Greg moved through the film with astonishing ease. ‘I just put everything I had into it – all my feelings and everything I’ve learned in 46 years of living, about family life and fathers and children. And my feelings about racial justice and equality and opportunity.’
He had finally found his quintessential role. ‘It was relatively easy to do because I had emotional involvement, and when you have that . . . Well, I read not long ago an interview with Henry Fonda, and he talked about Mr. Roberts, and he said that every night it was such a joy to play, and that they were on a kind of emotional wave that carried them through, and the thing took off every single night with a different audience.’
One can’
t ignore the role discipline and training played in Greg’s performance. The voice, the body, timing and movement were the result of techniques developed over the years. According to Greg: ‘. . . every single facial expression, every movement of the body, even to the crooking of my little finger, was a total effort to bring Atticus Finch to life. Every move and every voice inflection were the result of hours of trial and error, of use and discarding.’

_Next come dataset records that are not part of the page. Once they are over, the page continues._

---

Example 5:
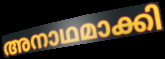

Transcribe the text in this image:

അനാഥമാക്കി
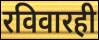
रविवारही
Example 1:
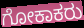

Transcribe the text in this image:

ಗೋಕಾಕರು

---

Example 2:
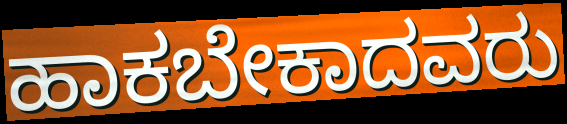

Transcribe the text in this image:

ಹಾಕಬೇಕಾದವರು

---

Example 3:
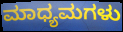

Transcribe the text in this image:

ಮಾಧ್ಯಮಗಳು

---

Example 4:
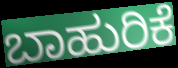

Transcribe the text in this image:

ಬಾಹುರಿಕೆ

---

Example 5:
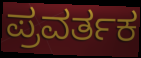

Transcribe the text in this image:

ಪ್ರವರ್ತಕ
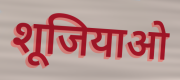
शूजियाओ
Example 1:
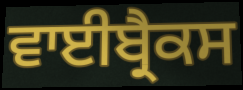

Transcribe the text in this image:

ਵਾਈਬ੍ਰੈਕਸ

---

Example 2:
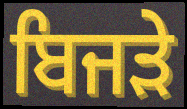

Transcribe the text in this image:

ਬਿਜੜੇ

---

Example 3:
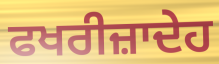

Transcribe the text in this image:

ਫਖਰੀਜ਼ਾਦੇਹ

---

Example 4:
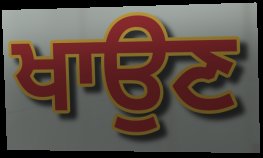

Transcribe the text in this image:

ਖਾਉਣ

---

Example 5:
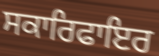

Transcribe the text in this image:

ਸਕਾਰਿਫਾਇਰ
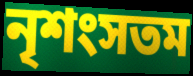
নৃশংসতম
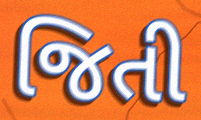
જિતી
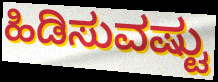
ಹಿಡಿಸುವಷ್ಟು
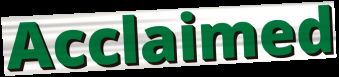
Acclaimed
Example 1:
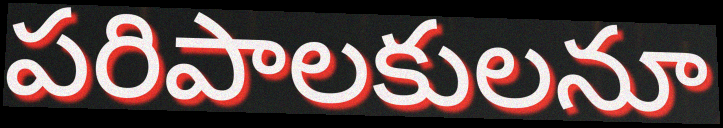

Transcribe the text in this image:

The courtroom scene is the high point of the movie. Ordered by their father to stay home on the day of the trial, Finch’s children go secretly to the courtroom, determined not to ‘miss the most excitin’ thing that ever happened in this town.’
‘The thing that I remember most,’ recalled Greg, ‘was when I was questioning the accused man, Brock Peters, on the witness stand. It was a very dramatic scene, and all of a sudden Brock started crying. I was so moved that I myself starting choking up. I had to stop myself. We couldn’t have both the defendant and the lawyer blubbering all over the courtroom.’
As the trial develops, lawyer Finch reveals that the accuser, a lonely, backcountry girl, actually made a sexual pass at the accused. Discovered on the spot, she was beaten by her father, who then cynically pinned the ‘unspeakable crime’ on Tom Robinson.
The truth doesn’t matter to the jury: the accused is pronounced guilty. But not before some of the most eloquent words ever uttered in film for the basic rights of Negroes are said by Finch in defense of ‘this quiet, respectable Negro who has had to put his word against two white people.’
One of the most affecting moments is that in which, following the verdict, the Negroes sitting in the balcony rise to their feet in respect for Atticus, who is leaving the courtroom. The Finch children are up there with them, having been smuggled in. Old Reverend Sykes whispers to Scout: ‘Stand up. Your father’s passin’.’